Politischen Reden dagegen sind ideologische Motivationen inhärent: Während die in Joachim Gaucks Rede aufgezeigten Bezeichnungspraxen einem Framing gleichgesetzt werden können, das in der deutschen, multikulturellen Bevölkerung einen Gemeinschaftssinn zu stiften sucht, stellt Heiko Maas’ Rede ein Gegenbeispiel dafür dar, dass Flüchtling negativ konnotiert werde: Ohne die bezeichneten Subjekte zu problematisieren, perspektiviert Maas das Konzept hinsichtlich Chancen und Perspektiven in der Aufnahmegesellschaft und verbindet dies mit politischen Handlungen. Betreffs beider Reden ist jedoch der übergeordnete situative Rahmen, in dem sie gehalten wurden, zu bedenken.

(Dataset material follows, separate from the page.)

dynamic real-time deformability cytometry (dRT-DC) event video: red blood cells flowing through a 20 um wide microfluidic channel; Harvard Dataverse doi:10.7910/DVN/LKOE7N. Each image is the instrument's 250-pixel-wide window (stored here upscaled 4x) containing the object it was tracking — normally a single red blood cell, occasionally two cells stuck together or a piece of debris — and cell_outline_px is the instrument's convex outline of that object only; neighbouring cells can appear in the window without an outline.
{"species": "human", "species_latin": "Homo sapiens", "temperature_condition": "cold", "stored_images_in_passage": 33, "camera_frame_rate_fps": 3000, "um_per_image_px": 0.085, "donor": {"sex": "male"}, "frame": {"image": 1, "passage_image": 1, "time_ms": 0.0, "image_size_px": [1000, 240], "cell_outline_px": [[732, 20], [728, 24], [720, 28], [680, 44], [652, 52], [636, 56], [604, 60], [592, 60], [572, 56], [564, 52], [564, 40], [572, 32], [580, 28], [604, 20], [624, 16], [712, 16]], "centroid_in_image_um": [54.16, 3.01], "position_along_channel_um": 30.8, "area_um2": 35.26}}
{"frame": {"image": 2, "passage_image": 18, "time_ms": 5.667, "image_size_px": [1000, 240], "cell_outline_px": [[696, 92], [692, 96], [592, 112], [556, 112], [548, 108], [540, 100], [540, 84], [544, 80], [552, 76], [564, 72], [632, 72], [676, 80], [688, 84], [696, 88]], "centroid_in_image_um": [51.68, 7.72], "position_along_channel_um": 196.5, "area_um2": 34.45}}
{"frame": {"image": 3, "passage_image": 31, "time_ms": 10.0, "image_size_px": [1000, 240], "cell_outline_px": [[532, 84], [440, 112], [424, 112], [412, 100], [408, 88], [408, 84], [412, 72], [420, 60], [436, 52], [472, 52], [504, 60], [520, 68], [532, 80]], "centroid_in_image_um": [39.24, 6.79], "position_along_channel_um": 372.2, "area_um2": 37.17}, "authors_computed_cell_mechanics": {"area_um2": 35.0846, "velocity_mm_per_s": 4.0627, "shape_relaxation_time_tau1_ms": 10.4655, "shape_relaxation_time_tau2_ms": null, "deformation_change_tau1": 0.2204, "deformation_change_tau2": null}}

Bei der Frame-Analyse wurden im Anschluss an Fillmore Valenzstellen bzw. Argumentstrukturen, sowie im Anschluss an Barsalou ein sich insbesondere hinsichtlich der Frame-Rekursivität von Fillmore unterscheidendes Konzept-Frame-Modell berücksichtigt. Das methodische Vorgehen bestand des Weiteren aus der Extraktion expliziter Prädikationen, wurde jedoch um das Prozedere der Substitutionsprobe erweitert. Implizite Prädikationen und Schlüsse, die aus solchen gezogen wurden, wurden gekennzeichnet und reflektiert. Es bedarf weiterer Forschung, wie genau Inferenzen einbezogen werden können, ohne den Anspruch an „Objektivität“ des_der Forschenden aufzugeben, sind sie, wie deutlich wurde, zweifelsohne zumindest mit Elementen des Frames verbunden, wenn nicht Teil des Frames selbst. Ferner sollte die angewandte Frame-Forschung die Konzipierung neuer bzw. praktische Umsetzung bereits bestehender experimenteller Untersuchungsmethoden in den Blick nehmen, um die neuropsychologische Realität von Frames zu erforschen. Da assoziative Netzwerke als ein Typ von Frame-Systemen bzw. -Netzen begriffen werden können (Busse 2018: 82), könnten bspw. Assoziationsexperimente darüber Aufschluss geben, wie dicht bestimmte Frames einander im kognitiven Netzwerk repräsentiert werden. Daran angeschlossen ist das auf prozessuale Aspekte zielende Desiderat, ein integriertes Modell zur frame-basierten Analyse konzeptueller Integration zu entwickeln.

Die Studie zeigte, dass in der kognitionslinguistischen Frame-Analyse ein theoretisch wie methodologisch fundiertes Instrumentarium zur Untersuchung von Diskursen vorliegt. Maßgeblich hierfür ist nicht zuletzt die Verankerung des Frame-Konzepts in der Erfahrung der eine Sprachgemeinschaft bildenden Sprachteilhaber_innen; Frames sind zu betrachten als gebrauchs- und erfahrungsbasierte Netzwerke, deren epistemischer Gehalt (d. h. die Beschaffenheit ihrer Leerstellen inklusive der Bedingungen, die diese an die Beschaffenheit der Füllwerte stellen, und die Beschaffenheit der Füllungen selbst) aus der Interaktion mit der Welt und Wahrnehmung der Welt durch die Sprachteilhaber_innen emergiert. Diese Interaktion mit und Wahrnehmung der Welt bezieht sich nicht nur, aber vor allem hinsichtlich politisch relevanter Themenkomplexe auf sprachliche und diskursive Aushandlungsprozesse. Verfestigtes, prototypisches Wissen ist in Form der Standardwerte, die die Erwartbarkeit bestimmter Aspekte hinsichtlich eines Sachverhalts, eines Ereignisses oder einer Personengruppe produzieren wie reproduzieren, in einem Frame gespeichert. In der Analyse der differenzkonstruierenden, Othering reflektierenden wie vollziehenden und zum Teil Lebensrollen verkörpernden Ausdrücke Flüchtling, Geflüchtete_r und Migrant_in wurde sich zudem kritisch mit der Rolle, die Sprache in der medialen und öffentlichen Aushandlung eines soziopolitisch brisanten Themas spielt, auseinandergesetzt.